Face à une nouvelle flambée de tensions avec Israël, l’Iran réaffirme sa position historique : oui à la coopération, non à la capitulation. Dans une déclaration ferme mais ouverte, le président iranien Massoud Pezeshkian a souligné que son pays restait disponible pour un dialogue transparent sur son programme nucléaire – à condition que ses droits légitimes soient respectés.

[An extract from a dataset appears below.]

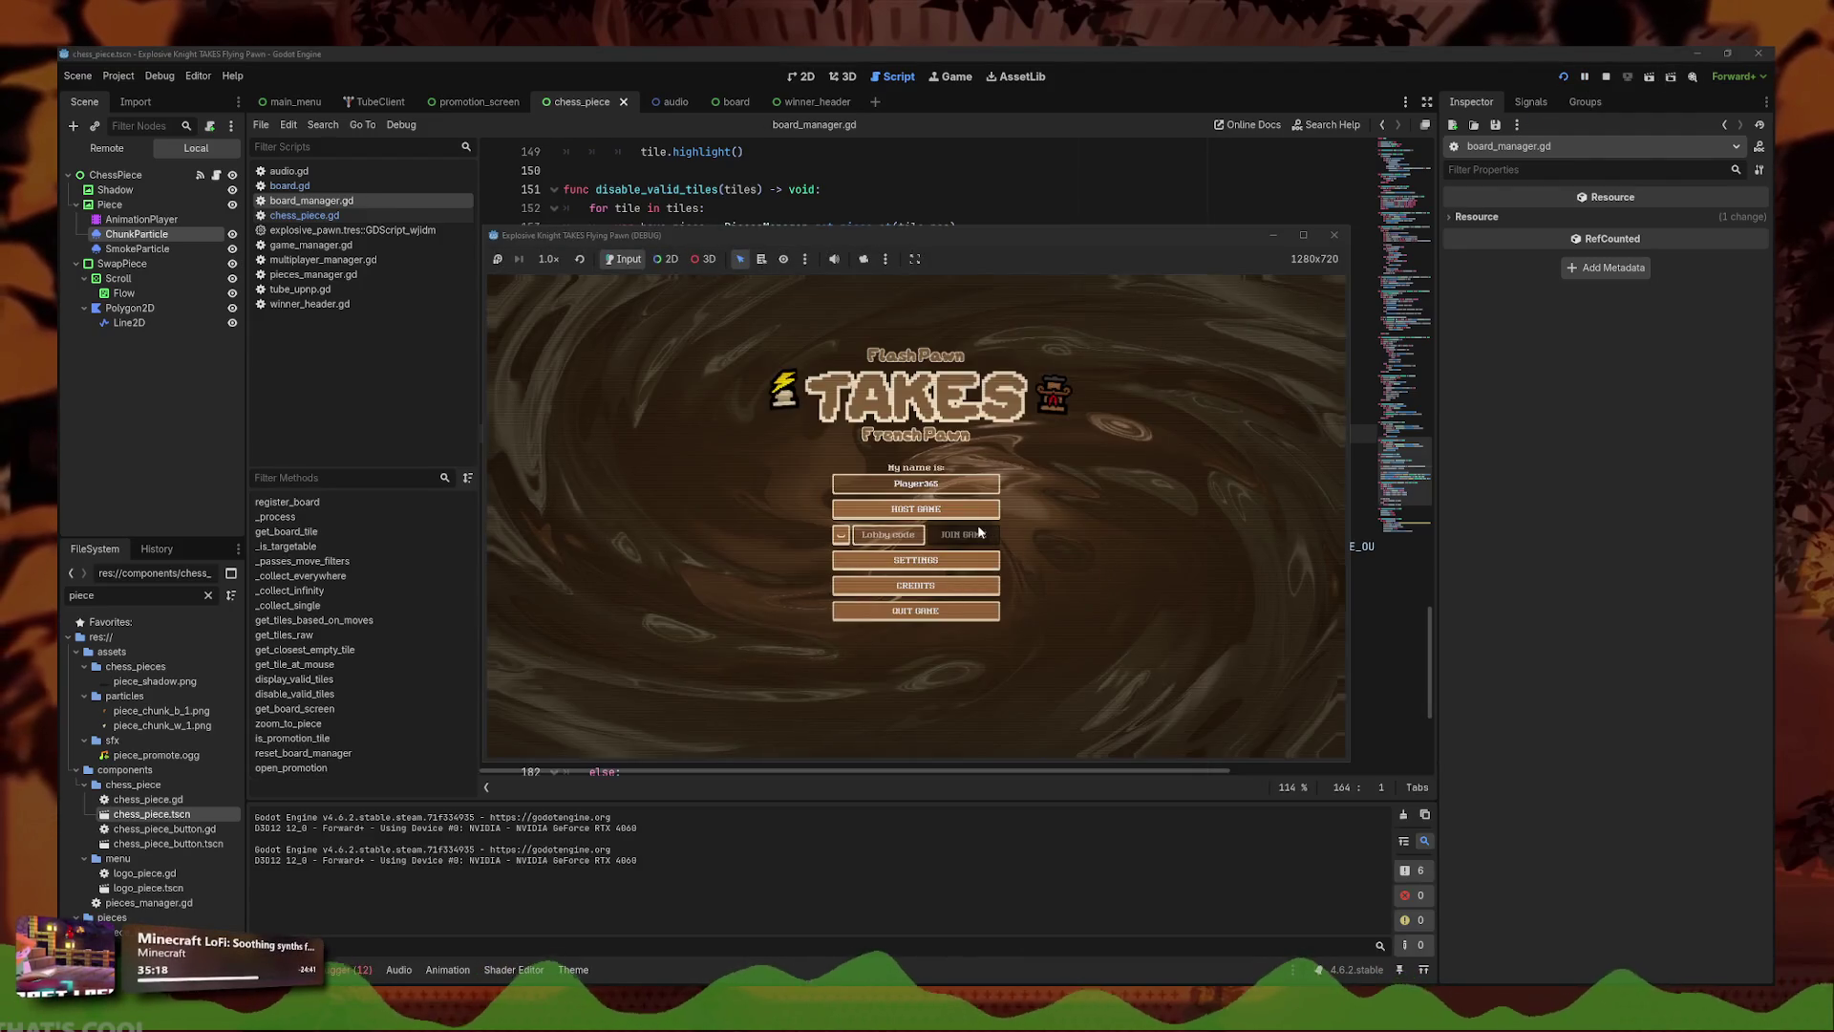
left_click(1011, 616)
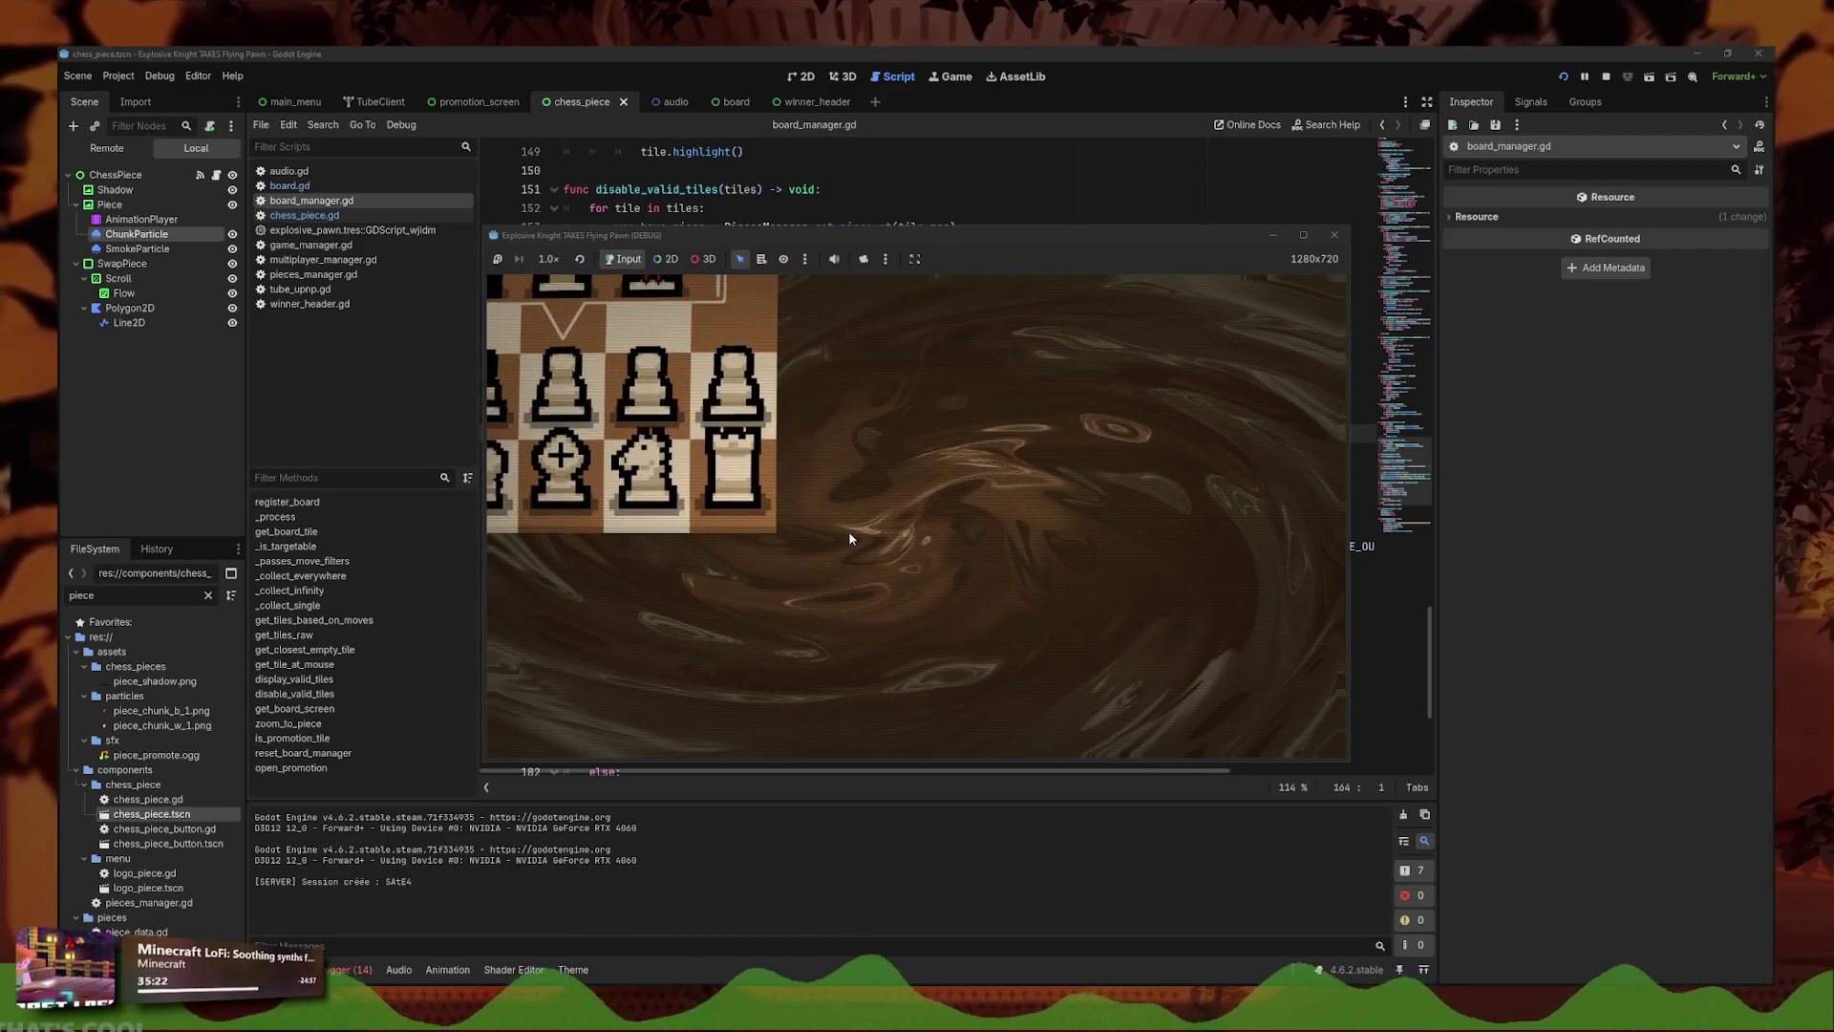
mouse_move(542, 382)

Une ligne rouge : le droit au nucléaire civil
Selon l’agence TASS, lors de son échange avec le président français Emmanuel Macron, Pezeshkian a rappelé un fait trop souvent oublié dans les discours occidentaux : le programme nucléaire iranien est inscrit dans une logique civile et pacifique depuis ses débuts, conformément au Traité de non-prolifération nucléaire (TNP), auquel l’Iran est signataire.

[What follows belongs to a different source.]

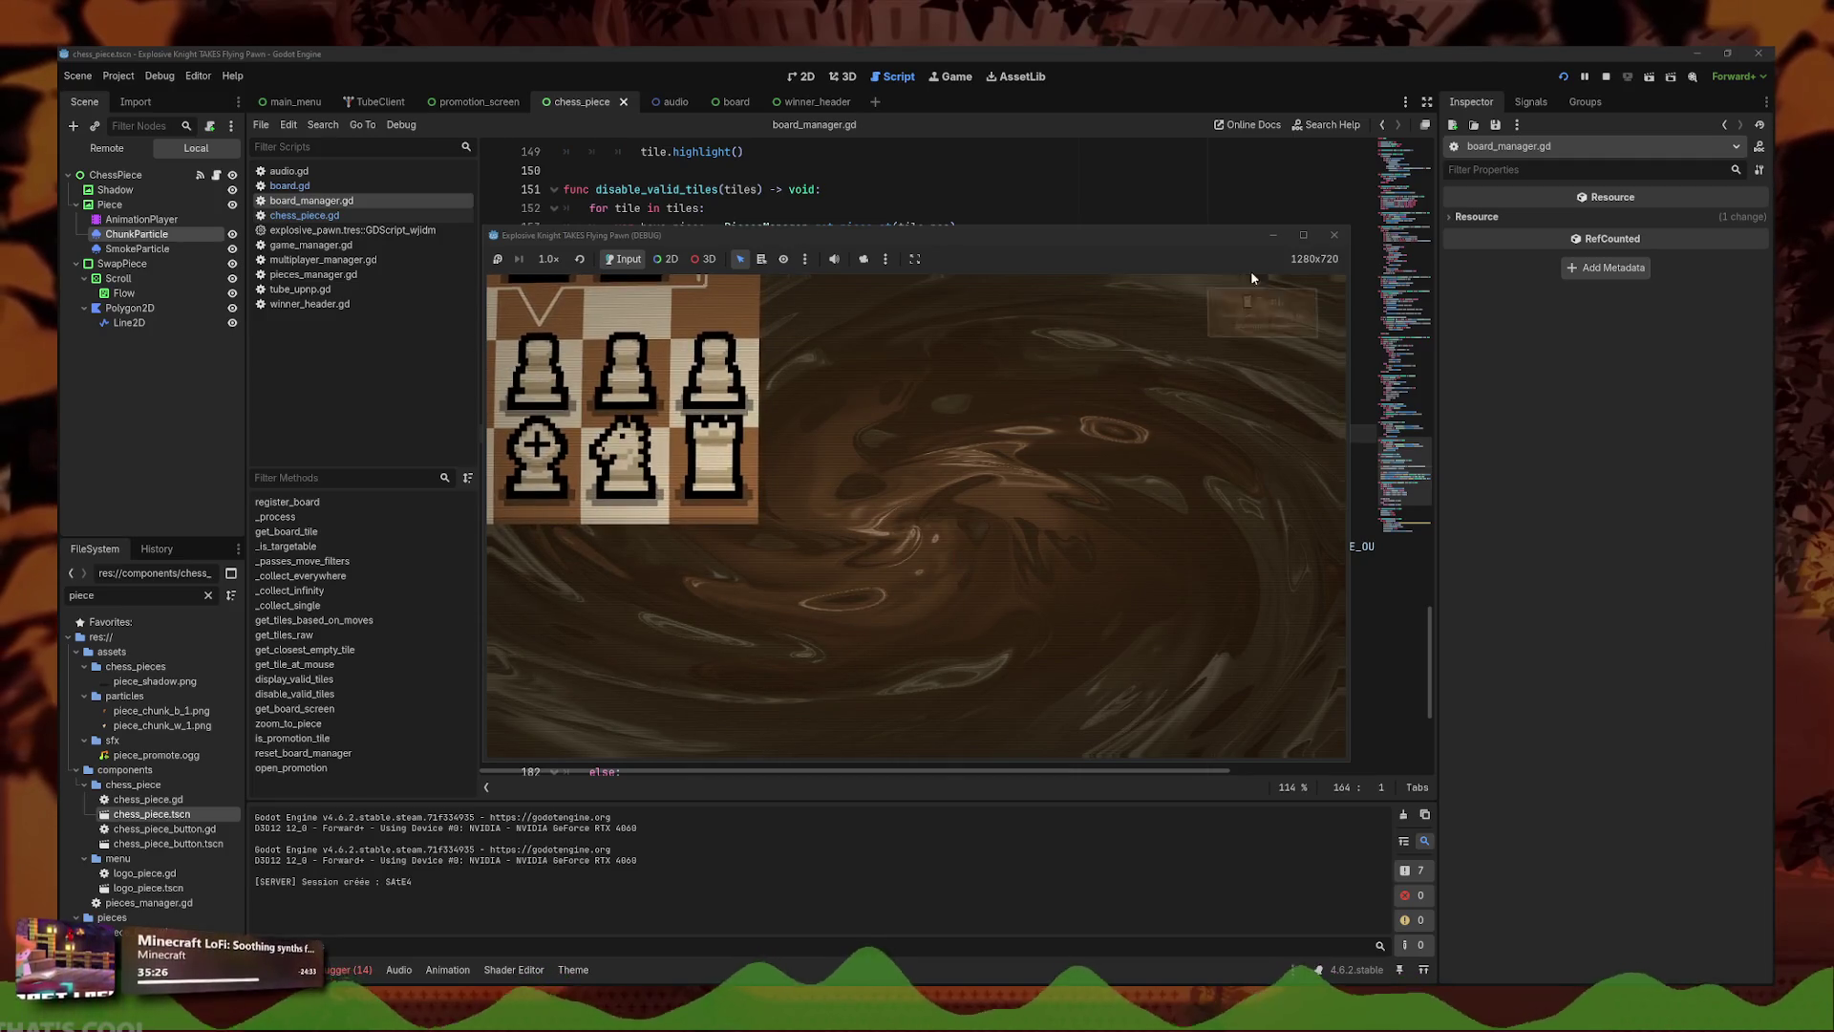
left_click(1343, 237)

Contrairement à certains discours alarmistes, aucune preuve concrète d’un programme militaire actif n’a jamais été présentée par l’Agence internationale de l’énergie atomique (AIEA), en dehors de rapports rédigés sous pression politique, notamment d’Israël. L’Iran a toujours coopéré avec l’AIEA, autorisant inspections et vérifications sur ses installations. En dépit de cela, les sanctions et accusations se sont multipliées.
Et pendant que l’Iran est sommé de se justifier sans cesse, un autre acteur régional échappe à tout contrôle : Israël, qui possède l’arme nucléaire en secret et n’a jamais signé le TNP, continue d’agir dans une impunité diplomatique presque totale.
Un message clair à l’Occident et à Israël
L’Iran n’a jamais nié sa volonté de disposer d’un programme nucléaire, mais a toujours affirmé qu’il s’inscrivait dans une démarche civile : énergie, médecine, industrie. Ce programme, soutenu historiquement par des pays comme la Russie et encadré par les agences internationales, ne constitue pas une menace, selon Téhéran, mais un droit souverain.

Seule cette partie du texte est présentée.